CFPB moves toward restriction on mandatory arbitration

Credit cards and other financial products would lose their shield from group lawsuits under a potential new rule from the U.S. Consumer Financial Protection Bureau.

The rule would ban "class-action waiver" language in contracts, which blocks consumers from banding together to challenge practices they think are illegal.

"Consumers should not be asked to sign away their legal rights when they open a bank account or credit card," CFPB Director Richard Cordray said in an announcement of the potential rules.

Many financial products -- and other services such as cellphone contracts -- require customers to arbitrate disputes in an out-of-court forum, instead of filing lawsuits. Most such mandatory or "pre-dispute" arbitration language also contains a class-action waiver that blocks customers from taking united action, either in court or group arbitration.

In a March study, the CFPB found relatively few consumers challenged financial companies on their own. But group lawsuits generated refunds for millions of consumers while they deterred harmful corporate practices.

"Companies are using the arbitration clause as a free pass to sidestep the courts and avoid accountability for wrongdoing," Cordray said.

Because arbitration is generally private, companies may continue to profit from a harmful practice even while they compensate individual consumers who complain about it.

While it is taking aim at barriers to group lawsuits, the CFPB is not considering outlawing all arbitration clauses, the outline states.

However, the rule may make information about arbitration claims and awards public, and publish the information on the CFPB website.

The outline of the potential rule released Wednesday will be discussed by a panel of small-business representatives before a formal regulation is proposed.

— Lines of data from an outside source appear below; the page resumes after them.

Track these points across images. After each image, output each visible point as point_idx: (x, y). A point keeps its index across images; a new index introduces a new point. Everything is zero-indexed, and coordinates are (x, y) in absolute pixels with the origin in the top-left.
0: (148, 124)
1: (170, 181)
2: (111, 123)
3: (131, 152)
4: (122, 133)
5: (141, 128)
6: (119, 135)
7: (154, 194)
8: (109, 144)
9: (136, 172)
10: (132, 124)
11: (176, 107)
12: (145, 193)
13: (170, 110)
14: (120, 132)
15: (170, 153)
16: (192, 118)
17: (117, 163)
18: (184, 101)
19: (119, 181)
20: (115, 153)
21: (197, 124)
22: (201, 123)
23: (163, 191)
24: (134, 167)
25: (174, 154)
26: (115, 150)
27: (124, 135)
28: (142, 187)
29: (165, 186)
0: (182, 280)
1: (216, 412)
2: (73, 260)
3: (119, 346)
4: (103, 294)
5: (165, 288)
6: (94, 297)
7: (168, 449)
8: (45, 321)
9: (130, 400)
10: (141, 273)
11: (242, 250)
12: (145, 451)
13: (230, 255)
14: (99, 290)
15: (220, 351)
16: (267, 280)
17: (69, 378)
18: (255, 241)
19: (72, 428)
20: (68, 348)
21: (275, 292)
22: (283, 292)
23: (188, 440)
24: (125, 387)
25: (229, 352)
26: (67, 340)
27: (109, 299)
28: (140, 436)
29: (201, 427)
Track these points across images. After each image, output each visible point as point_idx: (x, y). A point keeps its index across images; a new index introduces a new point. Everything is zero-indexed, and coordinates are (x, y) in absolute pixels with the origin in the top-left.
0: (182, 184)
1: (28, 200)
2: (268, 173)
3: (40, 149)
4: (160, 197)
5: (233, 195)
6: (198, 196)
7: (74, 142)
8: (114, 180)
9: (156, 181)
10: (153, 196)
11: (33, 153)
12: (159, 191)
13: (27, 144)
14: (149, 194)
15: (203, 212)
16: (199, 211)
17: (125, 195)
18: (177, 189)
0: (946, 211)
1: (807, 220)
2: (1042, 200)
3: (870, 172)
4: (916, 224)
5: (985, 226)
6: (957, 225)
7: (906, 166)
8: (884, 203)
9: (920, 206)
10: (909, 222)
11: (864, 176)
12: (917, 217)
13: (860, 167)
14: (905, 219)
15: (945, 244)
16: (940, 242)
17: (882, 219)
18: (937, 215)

The release of the outline comes the same day that the CFPB held a public hearing on arbitration in Denver.

Supporters of class action waivers at the hearing said they save companies costly and usually unnecessary court battles, thereby reducing prices. Most consumers are able to resolve their disputes informally, and shouldn't have to shoulder the hefty legal bills run up by court battles, they said.

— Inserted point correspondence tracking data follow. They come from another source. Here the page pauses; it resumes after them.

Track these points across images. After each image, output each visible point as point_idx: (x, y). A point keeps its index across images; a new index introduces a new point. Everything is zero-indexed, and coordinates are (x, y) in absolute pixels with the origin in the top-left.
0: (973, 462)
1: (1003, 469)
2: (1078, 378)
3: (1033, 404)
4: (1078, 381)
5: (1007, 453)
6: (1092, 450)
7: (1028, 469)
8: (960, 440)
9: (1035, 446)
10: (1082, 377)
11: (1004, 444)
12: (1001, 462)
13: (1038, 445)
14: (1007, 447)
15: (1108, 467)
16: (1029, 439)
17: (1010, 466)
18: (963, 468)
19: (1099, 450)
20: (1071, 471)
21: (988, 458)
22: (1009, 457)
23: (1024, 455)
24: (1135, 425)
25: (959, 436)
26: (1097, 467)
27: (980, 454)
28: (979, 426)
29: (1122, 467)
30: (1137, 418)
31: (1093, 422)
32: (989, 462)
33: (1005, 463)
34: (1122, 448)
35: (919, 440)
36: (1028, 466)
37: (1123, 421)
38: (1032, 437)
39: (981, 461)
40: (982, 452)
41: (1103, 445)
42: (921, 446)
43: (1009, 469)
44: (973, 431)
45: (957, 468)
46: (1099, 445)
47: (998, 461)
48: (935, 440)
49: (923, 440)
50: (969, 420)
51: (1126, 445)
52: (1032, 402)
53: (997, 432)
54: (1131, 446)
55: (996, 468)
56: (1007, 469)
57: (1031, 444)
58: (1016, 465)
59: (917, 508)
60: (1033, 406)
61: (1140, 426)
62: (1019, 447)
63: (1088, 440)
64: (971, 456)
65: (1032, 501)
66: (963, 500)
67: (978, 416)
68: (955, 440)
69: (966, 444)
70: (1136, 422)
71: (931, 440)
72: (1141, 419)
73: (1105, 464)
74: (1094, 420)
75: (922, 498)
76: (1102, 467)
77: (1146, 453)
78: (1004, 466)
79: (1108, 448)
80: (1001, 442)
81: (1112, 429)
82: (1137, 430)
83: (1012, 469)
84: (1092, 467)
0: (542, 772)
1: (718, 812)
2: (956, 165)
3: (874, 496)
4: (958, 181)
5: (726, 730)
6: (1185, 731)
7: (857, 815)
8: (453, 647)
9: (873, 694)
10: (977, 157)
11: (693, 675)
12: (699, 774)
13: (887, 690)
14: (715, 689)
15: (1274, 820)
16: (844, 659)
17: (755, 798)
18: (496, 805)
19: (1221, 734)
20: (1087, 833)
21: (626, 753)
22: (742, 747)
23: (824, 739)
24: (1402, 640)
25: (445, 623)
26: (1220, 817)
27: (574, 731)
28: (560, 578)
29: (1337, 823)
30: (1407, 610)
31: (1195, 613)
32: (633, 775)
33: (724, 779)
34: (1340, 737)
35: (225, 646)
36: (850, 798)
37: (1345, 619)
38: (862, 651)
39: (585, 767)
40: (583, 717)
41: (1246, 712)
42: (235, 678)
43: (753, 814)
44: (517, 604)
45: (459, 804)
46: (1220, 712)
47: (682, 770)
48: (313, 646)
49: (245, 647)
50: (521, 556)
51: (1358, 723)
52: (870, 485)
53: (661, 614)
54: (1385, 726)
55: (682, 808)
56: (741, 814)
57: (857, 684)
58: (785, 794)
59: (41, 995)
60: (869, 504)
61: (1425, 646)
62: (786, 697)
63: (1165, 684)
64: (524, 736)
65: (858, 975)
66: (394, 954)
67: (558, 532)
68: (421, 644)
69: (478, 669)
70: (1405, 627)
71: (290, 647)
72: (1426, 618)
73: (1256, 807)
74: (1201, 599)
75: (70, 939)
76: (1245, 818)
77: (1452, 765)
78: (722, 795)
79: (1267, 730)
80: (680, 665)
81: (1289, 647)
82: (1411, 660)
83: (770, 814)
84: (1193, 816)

Companies' dispute costs will soar -- consumers will be the losers," said Alan Kaplinsky, a partner at law firm Ballard Spahr who pioneered class action waivers. As a corporate lawyer, Kaplinsky said he's seen how most class action lawsuits are settled with no money going to consumers. "Most of them are meritless," he said. "They are brought by plaintiffs' attorneys with no idea to prosecute the class action, but to extract a settlement and to be paid an attorney's fee."